━━━━━ EXERCISE MATERIALS

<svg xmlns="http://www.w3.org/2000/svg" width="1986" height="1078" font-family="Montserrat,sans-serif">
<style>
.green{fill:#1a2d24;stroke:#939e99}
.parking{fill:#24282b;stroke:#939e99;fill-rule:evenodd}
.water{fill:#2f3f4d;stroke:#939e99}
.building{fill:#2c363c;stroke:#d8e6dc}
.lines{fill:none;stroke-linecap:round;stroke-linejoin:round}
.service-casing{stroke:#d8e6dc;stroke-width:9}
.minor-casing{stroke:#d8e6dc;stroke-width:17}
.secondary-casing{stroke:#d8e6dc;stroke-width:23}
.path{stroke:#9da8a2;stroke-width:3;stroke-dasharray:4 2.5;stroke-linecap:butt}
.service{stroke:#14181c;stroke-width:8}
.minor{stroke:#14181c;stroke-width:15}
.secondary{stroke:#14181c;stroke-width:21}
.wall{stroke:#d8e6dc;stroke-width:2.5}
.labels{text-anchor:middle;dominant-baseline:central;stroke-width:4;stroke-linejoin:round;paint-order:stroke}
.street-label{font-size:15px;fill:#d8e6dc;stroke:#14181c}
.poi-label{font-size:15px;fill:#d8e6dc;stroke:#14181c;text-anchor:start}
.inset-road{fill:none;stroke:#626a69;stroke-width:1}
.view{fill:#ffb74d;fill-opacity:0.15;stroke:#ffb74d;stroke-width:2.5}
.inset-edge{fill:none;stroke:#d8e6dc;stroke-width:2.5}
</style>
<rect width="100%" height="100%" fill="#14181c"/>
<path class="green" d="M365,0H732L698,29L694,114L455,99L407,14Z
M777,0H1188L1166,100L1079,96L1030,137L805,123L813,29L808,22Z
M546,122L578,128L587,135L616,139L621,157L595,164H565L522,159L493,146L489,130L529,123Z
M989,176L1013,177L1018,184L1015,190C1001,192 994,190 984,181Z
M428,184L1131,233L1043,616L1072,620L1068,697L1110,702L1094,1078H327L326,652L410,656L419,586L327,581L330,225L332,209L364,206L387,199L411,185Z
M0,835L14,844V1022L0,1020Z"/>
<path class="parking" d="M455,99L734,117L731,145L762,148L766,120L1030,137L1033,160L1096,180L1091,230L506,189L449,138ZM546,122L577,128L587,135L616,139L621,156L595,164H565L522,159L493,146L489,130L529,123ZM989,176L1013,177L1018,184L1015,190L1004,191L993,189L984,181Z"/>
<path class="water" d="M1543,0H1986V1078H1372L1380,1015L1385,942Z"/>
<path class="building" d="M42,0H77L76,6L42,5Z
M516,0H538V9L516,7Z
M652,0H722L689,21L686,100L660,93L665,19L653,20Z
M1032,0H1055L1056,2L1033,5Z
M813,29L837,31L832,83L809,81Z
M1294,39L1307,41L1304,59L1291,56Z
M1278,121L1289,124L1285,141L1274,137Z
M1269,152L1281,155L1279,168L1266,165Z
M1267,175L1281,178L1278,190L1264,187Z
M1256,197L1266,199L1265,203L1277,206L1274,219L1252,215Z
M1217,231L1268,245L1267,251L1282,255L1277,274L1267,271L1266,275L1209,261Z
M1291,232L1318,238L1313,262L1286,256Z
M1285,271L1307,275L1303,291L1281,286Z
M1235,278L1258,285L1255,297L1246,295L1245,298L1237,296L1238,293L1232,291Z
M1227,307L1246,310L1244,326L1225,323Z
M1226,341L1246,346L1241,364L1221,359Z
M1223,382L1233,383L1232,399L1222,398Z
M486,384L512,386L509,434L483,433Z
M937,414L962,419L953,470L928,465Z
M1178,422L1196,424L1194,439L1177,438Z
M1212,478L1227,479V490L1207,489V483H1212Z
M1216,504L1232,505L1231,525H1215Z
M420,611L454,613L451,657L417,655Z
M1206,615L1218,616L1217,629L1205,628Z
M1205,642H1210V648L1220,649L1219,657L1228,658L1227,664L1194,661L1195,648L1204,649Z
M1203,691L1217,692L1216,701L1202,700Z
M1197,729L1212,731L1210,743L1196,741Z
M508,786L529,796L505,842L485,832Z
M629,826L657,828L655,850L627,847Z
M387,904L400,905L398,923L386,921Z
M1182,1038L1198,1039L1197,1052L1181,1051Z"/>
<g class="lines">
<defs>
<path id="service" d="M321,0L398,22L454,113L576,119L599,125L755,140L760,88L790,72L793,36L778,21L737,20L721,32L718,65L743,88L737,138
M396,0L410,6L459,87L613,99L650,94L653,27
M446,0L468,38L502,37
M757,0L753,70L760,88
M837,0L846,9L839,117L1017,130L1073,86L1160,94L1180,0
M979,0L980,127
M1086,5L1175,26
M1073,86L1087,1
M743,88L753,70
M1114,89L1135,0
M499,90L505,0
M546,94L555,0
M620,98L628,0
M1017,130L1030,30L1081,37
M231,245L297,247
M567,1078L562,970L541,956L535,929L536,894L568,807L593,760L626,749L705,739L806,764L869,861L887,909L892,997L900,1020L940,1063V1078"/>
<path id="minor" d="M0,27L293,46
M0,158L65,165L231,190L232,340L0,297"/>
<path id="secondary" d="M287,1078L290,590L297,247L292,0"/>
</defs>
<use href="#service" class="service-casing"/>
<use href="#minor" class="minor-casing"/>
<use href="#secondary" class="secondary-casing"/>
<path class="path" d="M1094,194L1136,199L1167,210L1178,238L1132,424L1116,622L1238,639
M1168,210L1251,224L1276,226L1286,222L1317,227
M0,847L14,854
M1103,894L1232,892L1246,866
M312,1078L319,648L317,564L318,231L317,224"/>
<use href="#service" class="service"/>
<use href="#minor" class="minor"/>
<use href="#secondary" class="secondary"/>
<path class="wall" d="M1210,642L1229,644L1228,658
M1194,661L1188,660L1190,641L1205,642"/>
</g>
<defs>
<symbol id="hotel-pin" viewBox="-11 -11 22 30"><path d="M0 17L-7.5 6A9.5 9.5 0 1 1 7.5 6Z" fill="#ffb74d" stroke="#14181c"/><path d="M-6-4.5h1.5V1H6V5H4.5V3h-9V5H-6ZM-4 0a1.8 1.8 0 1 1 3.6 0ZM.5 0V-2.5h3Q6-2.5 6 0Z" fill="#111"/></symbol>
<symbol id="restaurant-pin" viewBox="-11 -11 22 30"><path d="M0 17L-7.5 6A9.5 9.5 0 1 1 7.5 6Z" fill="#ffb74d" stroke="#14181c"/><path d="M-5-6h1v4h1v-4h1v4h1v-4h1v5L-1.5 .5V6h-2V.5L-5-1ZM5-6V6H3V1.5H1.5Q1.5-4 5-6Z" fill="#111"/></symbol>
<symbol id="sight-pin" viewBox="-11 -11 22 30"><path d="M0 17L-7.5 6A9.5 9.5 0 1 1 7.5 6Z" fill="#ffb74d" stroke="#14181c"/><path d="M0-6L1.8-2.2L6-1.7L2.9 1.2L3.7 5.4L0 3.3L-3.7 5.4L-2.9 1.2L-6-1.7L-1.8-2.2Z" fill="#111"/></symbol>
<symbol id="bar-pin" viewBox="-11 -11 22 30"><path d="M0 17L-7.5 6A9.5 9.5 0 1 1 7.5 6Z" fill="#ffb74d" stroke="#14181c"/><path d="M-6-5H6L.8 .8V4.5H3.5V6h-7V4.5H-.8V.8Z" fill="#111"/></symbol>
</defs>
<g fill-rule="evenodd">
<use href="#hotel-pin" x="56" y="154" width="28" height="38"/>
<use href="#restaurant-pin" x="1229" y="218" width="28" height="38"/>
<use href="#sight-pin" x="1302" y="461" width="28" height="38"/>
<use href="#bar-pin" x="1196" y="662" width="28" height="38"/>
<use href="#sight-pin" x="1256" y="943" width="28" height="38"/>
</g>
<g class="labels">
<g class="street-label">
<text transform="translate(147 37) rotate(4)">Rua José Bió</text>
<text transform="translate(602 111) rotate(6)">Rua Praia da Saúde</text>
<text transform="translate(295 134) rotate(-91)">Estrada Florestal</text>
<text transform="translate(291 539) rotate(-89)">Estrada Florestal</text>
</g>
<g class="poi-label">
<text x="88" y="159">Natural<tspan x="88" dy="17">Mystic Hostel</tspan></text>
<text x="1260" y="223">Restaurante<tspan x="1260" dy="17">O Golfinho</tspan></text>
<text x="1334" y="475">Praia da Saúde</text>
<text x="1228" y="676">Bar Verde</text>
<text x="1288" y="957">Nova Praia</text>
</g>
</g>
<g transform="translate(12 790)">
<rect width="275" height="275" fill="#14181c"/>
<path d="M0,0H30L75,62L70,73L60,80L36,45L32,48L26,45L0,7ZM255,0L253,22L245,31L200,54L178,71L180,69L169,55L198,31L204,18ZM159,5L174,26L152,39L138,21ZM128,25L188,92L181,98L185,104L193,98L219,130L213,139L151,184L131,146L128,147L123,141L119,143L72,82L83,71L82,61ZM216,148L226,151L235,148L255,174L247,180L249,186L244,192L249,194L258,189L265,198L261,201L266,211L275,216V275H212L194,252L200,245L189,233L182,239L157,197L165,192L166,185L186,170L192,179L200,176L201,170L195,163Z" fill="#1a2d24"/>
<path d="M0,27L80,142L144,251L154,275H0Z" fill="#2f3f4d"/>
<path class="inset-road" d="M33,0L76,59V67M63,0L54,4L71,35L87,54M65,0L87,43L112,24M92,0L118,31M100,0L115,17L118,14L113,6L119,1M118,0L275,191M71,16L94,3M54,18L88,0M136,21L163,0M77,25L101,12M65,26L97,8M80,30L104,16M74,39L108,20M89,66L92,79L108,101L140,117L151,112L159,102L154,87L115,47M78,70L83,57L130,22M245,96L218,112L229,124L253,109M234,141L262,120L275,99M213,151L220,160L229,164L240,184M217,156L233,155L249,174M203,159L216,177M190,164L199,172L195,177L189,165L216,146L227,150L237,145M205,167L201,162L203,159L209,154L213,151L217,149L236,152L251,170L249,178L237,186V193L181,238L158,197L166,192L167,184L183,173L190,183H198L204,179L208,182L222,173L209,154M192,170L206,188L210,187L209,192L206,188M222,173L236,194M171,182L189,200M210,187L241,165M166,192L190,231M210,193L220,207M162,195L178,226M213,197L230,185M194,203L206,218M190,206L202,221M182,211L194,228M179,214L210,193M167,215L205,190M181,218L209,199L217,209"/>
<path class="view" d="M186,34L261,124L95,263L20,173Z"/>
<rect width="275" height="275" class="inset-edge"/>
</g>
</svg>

━━━━━━━━━━

THE PROBLEM:
Only one part of the material above is to be transcribed, namely the lines starting with the line that has "M837,0L846,9L839,117L1017,130L1073,86L1160,94L1180,0" and going on through the line that has "M231,245L297,247", exactly as they stand.

SOLUTION TO THIS EXERCISE:
M837,0L846,9L839,117L1017,130L1073,86L1160,94L1180,0
M979,0L980,127
M1086,5L1175,26
M1073,86L1087,1
M743,88L753,70
M1114,89L1135,0
M499,90L505,0
M546,94L555,0
M620,98L628,0
M1017,130L1030,30L1081,37
M231,245L297,247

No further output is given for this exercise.